Gianandrea Gavazzeni, that underrated conductor and incredibly interesting musicologist (those who can't read Italian are unaware of this fact because his many books and essays about Italian opera haven't been translated), once said that La Bohème makes us cry not because the music is especially moving but because it's just truly awful to see Mimi die. We just want those kids to be happy, and that's why the ending always slays us, said Gavazzeni. And Mimi's magic is so powerful that she, as we'll see, can make even the most jaded hard-a$$es cry.

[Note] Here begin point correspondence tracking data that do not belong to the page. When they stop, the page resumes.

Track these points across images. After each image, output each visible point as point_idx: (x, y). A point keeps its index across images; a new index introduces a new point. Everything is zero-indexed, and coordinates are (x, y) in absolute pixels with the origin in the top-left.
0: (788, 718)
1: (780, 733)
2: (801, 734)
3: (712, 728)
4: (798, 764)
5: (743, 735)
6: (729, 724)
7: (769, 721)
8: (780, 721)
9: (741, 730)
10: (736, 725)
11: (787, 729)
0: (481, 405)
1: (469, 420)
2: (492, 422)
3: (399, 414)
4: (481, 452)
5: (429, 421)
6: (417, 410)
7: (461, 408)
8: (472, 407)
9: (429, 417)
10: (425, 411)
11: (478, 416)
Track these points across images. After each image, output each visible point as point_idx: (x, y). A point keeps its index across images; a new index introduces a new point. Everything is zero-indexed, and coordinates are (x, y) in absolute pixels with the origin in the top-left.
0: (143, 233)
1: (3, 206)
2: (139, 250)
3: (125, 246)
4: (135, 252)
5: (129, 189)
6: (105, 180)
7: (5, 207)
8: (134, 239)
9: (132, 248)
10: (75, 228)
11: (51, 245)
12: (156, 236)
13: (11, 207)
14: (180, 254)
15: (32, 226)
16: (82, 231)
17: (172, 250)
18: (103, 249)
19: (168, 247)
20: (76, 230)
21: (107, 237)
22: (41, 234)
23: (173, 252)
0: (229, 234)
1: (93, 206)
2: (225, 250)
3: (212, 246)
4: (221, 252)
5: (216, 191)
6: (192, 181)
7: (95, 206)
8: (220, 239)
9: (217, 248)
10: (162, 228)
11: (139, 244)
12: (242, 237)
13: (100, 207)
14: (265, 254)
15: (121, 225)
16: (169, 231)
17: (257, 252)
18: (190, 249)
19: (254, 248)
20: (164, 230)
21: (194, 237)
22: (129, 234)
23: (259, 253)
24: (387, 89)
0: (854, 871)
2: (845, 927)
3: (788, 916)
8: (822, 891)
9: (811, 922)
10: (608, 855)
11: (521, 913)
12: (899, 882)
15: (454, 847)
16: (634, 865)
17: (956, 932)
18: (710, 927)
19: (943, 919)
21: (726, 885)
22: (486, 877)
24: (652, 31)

And Franco Zeffirelli just told "Corriere della Sera" a fantastic story: back in the 1980s, he invited his friend Oriana Fallaci -- who wasn't particularly an opera fan -- to his La Bohème at The Metropolitan Opera (with Teresa Stratas as Mimi) (translation copyright Opera Chic kthnxbi!):
She made a bizarre entrance: dressed all in black, wearing a giant hat as large as an umbrella, to the dismay of those who were sitting behind her. Naturally, she didn't take it off. After curtain calls, she came to my dressing room and hugged me. I realized she had been crying. Mimi's story had moved her deeply. That was Oriana: tough on the outside, but a closeted Romantic. Take off that hat and show us your tears, I told her. She wiped off her tears with the back of her hand and said: "I'm furious -- I never cry".
Bonus anecdote: Fallaci once asked Zeffirelli: "Did we ever sleep together?". Frengo gracefully answered, "Sadly, no". Can you just imagine a Fallaci-Zeffirelli love child?! Run!!!
Opera Chic doesn't really care what anyone says or where anyone stands on the political spectrum. She's a huge fan of Fallaci's writings -- up to 2002 ("The Rage and the Pride"); OC has the greatest admiration for Fallaci's determination in becoming wildly successful in an appallingly sexist men's club such as Italian big league journalism in the 1950s and 1960s; Fallaci's war reporting, her famous "Interview with History", her "Inshallah" novel, are simply stunning. In her final books (by then she insisted, unwisely, on doing her own English translations, and that did not do her any favors, btw), not to mention in the opinions she cheerily shared with various interviewers. There's much to disagree with, but Fallaci had a great life, wrote some unforgettable, incredibly powerful, deeply personal journalism; and when New York needed her, and Israel needed her, and America needed her, she always stepped up to the plate.
One does not have to agree with everything a writer ever said to consider that writer a hero -- this is the case with Fallaci, for Opera Chic.